Percepat Pemulangan 3 Prajurit Gugur di Lebanon, Pemerintah Jalin Koordinasi dengan PBB
JAKARTA, iNewsPurwakarta.id – Pemerintah memastikan tengah menjalin koordinasi intensif dengan Perserikatan Bangsa-Bangsa (PBB) untuk mempercepat proses pemulangan jenazah tiga personel penjaga perdamaian yang gugur dalam serangan di Lebanon pada 29 dan 30 Maret 2026.. Repatriasi ditargetkan dapat dilakukan pada pekan pertama April 2026, meski situasi di lapangan penuh risiko.
Dalam kondisi normal, perjalanan dari Beirut menuju Jakarta memakan waktu sekitar 17 jam. Namun, situasi konflik yang masih berlangsung, termasuk meningkatnya serangan Israel di Lebanon selatan, membuat proses evakuasi menjadi jauh lebih kompleks dan berbahaya.
Kementerian Luar Negeri RI menegaskan komitmennya untuk memastikan pemulangan para prajurit yang tergabung dalam misi United Nations Interim Force in Lebanon (UNIFIL) itu, berjalan dengan layak dan penuh penghormatan.

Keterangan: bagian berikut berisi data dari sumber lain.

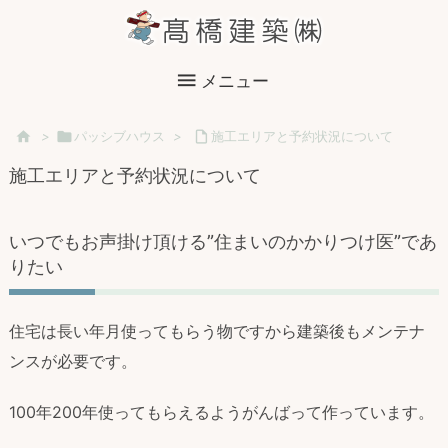

メニュー

>

パッシブハウス
>

施工エリアと予約状況について
施工エリアと予約状況について
いつでもお声掛け頂ける”住まいのかかりつけ医”であ
りたい
住宅は長い年月使ってもらう物ですから建築後もメンテナ
ンスが必要です。
100年200年使ってもらえるようがんばって作っています。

"Repatriasi merupakan bentuk penghormatan terakhir bagi para prajurit yang gugur, sekaligus wujud tanggung jawab negara kepada keluarga yang ditinggalkan. Doa dan dukungan dari seluruh rakyat Indonesia menjadi penguat dalam mengiringi kepulangan para pahlawan bangsa," bunyi keterangan tertulis Kemlu, Jumat (3/4/2026).
Upacara pelepasan jenazah telah digelar di Bandara Internasional Rafic Hariri, Beirut, Lebanon, Kamis (2/4/2026). Tiga prajurit yang gugur yakni Kapten Infanteri Zulmi Aditya Iskandar, Sertu Muhammad Nur, dan Praka Farizal Rhomadhon.

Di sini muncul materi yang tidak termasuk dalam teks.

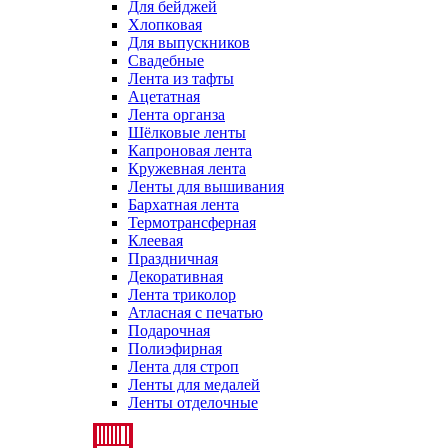
Для бейджей
Хлопковая
Для выпускников
Свадебные
Лента из тафты
Ацетатная
Лента органза
Шёлковые ленты
Капроновая лента
Кружевная лента
Ленты для вышивания
Бархатная лента
Термотрансферная
Клеевая
Праздничная
Декоративная
Лента триколор
Атласная с печатью
Подарочная
Полиэфирная
Лента для строп
Ленты для медалей
Ленты отделочные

Prosesi penghormatan terakhir dipimpin langsung oleh Force Commander UNIFIL sebagai bentuk apresiasi atas dedikasi mereka dalam menjaga perdamaian dunia.
Pengabdian ketiganya menjadi bagian dari komitmen Indonesia dalam menjaga perdamaian global sebagaimana amanat Pembukaan Undang-Undang Dasar 1945. Gelombang simpati dan dukungan dari berbagai negara menjadi bukti bahwa kontribusi mereka diakui dunia internasional.
Sebelumnya, pemerintah Indonesia juga telah menyampaikan kecaman keras atas insiden tersebut. Pernyataan itu disampaikan oleh Wakil Tetap Indonesia untuk PBB, Umar Hadi, dalam rapat darurat Dewan Keamanan PBB di New York, Selasa (31/3/2026) waktu setempat.
"Kami tidak dapat menerima terbunuhnya penjaga perdamaian tersebut. Ini adalah kehilangan besar bagi Indonesia dan juga kehilangan besar bagi kita semua," kata Umar.
Indonesia menilai serangan beruntun itu bukan sekadar insiden biasa, melainkan upaya yang diduga disengaja untuk melemahkan mandat UNIFIL sebagaimana diatur dalam Resolusi Dewan Keamanan PBB 1701 terkait gencatan senjata antara Israel dan Hizbullah.
Atas kejadian ini, Indonesia mendesak dilakukannya penyelidikan yang cepat, menyeluruh, dan transparan, serta meminta Dewan Keamanan PBB untuk mengawal hasilnya.
Pemerintah juga menyoroti bahwa meningkatnya ketegangan dipicu oleh serangan berulang militer Israel ke wilayah Lebanon, yang dinilai sebagai pelanggaran serius terhadap kedaulatan negara tersebut.
Selain itu, Indonesia menegaskan solidaritasnya kepada pemerintah dan rakyat Lebanon di tengah situasi yang semakin memanas.
"Serangan-serangan ini mencerminkan ancaman langsung terhadap perdamaian dan keamanan internasional dan mungkin merupakan bentuk kejahatan perang menurut hukum internasional," tuturnya.